It is an all too common simplistic and very shallow kind of remark.
It is symptomatic of a world view that insists on purity tests and loyalty tests. Fundamentally it is binary thinking; the False Dichotomy logical fallacy. The world is full of nuance and shades of grey and degrees of things and gradations. It is a false choice. It is the most pernicious of all logical fallacies and the most common. It is the kind of thinking that scientists and engineers and doctors avoid. Scientists rarely speak in certainties but explain the limits of the data and the theory.
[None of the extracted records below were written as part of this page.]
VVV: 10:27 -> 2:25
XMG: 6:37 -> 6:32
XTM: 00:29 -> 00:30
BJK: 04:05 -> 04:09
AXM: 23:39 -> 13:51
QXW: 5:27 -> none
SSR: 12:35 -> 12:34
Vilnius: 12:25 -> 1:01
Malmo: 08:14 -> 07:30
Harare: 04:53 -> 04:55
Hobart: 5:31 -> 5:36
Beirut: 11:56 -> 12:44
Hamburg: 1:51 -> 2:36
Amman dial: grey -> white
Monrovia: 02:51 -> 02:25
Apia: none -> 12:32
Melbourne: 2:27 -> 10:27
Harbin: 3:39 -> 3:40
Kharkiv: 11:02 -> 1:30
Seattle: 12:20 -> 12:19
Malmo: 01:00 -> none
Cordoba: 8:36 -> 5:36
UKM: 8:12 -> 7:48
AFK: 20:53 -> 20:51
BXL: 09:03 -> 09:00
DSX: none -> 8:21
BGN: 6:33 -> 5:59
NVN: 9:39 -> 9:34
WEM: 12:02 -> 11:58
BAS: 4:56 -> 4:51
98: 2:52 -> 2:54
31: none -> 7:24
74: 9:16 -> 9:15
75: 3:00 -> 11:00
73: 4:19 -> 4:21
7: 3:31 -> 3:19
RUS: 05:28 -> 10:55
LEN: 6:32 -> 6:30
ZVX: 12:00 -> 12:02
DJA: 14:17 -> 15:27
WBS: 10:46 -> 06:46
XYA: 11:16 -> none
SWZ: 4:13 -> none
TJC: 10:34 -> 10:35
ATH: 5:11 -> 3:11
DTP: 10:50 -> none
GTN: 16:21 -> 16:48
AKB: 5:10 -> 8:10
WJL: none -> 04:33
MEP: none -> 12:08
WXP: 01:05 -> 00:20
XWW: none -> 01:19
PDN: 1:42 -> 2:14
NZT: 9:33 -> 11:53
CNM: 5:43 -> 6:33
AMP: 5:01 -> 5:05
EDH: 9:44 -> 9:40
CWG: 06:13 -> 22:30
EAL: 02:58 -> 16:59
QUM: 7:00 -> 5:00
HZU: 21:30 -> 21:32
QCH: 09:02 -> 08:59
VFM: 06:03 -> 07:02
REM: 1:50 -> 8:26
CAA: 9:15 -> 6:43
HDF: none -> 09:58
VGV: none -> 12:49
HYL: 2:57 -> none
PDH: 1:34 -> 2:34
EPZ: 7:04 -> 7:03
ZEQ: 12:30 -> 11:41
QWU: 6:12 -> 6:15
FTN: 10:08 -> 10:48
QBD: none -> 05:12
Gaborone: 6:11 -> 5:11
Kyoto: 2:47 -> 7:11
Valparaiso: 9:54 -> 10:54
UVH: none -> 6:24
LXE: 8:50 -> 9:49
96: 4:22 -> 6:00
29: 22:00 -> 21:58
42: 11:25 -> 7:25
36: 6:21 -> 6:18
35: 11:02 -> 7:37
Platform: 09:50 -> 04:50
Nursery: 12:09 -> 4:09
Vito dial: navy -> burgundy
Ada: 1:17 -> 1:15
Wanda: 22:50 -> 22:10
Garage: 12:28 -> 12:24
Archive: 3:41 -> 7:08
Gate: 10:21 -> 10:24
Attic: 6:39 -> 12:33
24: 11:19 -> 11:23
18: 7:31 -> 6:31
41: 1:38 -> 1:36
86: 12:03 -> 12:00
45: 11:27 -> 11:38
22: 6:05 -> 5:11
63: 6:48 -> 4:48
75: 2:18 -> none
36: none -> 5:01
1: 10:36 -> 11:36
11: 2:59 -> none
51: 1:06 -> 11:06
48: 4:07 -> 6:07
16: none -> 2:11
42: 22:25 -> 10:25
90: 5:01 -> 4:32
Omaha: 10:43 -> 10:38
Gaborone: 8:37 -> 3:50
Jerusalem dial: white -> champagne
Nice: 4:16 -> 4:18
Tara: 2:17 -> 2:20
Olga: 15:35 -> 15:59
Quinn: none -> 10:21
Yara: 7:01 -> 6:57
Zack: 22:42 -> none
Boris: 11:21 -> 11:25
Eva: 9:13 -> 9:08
Doctors don't say "you're a goner" but rather things like "If you do A and B you will greatly improve your chance of living more than six months". (Of course there are many exceptions.)
You can avoid it too, if you set your mind to it. ("You" being used in the plural, general sense, address all who are prone to it.) It is easy to stop that kind of thinking if you become aware of it and notice it every time you use it and every time you see others use it. Look for it. Train yourself.
I dread the torrent of "He blinked" remarks forthcoming against Prime Minister Dr. Mark Carney, D.Phil. Oxford, B.A. Harvard, when he negotiates some kind of resolution to the tariffs. Probably a NAFTA 3.0 (CUSMA 2.0), similar to what previous pragmatic Canadian Prime Ministers negotiated.
Pragmatism is NOT a sign of weakness. It is one thing to say tRump blinked because he is fundamentally a weak sack of shit with no vision and no strategic understanding and no thought out plan. tRump is not pragmatic or rational. He is reactive and emotional.
Let's not apply the slur against intelligent caring pragmatic leaders like Carney who are facing a challenge that would make 99.9% of DU members quake in their boots because of the weight of the responsibility.